_What is being asked_. Only lines with the string "podés" matter here; gather them from the material below.
=== Begin Enclosure ===
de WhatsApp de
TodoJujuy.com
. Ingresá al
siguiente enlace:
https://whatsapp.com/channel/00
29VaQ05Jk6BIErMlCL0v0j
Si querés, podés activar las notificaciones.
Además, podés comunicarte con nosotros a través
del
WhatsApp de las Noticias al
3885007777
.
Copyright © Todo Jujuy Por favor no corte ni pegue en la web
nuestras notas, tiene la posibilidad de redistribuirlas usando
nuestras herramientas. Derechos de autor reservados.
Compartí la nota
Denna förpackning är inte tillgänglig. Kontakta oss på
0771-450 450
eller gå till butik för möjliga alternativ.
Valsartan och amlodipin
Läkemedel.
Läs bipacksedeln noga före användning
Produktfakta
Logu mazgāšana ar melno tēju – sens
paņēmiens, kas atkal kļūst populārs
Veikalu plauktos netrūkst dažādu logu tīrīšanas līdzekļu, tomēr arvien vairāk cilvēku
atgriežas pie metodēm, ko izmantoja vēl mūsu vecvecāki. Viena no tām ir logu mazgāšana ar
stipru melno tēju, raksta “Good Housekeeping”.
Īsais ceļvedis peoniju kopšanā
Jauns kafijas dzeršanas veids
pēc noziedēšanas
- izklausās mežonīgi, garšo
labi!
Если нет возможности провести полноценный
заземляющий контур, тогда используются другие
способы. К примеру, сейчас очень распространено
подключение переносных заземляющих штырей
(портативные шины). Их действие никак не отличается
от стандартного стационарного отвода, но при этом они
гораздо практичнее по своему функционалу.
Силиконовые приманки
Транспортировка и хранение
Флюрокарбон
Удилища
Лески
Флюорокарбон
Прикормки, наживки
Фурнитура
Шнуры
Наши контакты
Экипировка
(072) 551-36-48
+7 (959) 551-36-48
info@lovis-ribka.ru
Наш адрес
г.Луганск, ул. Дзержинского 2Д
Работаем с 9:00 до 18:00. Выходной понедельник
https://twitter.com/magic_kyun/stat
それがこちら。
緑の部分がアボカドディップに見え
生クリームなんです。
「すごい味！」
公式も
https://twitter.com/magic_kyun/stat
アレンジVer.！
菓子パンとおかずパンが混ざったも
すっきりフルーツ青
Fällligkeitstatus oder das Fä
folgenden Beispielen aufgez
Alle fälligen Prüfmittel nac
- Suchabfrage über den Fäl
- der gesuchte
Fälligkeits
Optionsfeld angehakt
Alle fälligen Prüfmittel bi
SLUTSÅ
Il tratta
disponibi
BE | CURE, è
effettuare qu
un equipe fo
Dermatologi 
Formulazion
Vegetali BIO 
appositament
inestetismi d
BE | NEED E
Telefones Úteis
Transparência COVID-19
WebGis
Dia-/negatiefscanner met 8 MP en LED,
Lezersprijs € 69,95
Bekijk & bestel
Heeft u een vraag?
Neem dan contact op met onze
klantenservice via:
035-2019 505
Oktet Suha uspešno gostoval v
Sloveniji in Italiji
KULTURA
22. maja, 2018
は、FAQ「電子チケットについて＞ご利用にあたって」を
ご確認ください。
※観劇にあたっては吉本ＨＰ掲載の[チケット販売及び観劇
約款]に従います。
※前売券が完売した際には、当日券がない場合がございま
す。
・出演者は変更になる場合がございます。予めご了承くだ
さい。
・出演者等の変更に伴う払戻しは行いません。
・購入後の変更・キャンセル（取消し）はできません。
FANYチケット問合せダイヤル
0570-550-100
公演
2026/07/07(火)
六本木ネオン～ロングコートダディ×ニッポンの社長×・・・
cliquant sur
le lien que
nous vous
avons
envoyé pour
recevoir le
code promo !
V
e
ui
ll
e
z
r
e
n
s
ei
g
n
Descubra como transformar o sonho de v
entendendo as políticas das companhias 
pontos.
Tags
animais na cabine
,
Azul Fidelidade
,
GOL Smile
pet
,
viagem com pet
=== End Enclosure ===
_Result for this task_.
Si querés, podés activar las notificaciones.
Además, podés comunicarte con nosotros a través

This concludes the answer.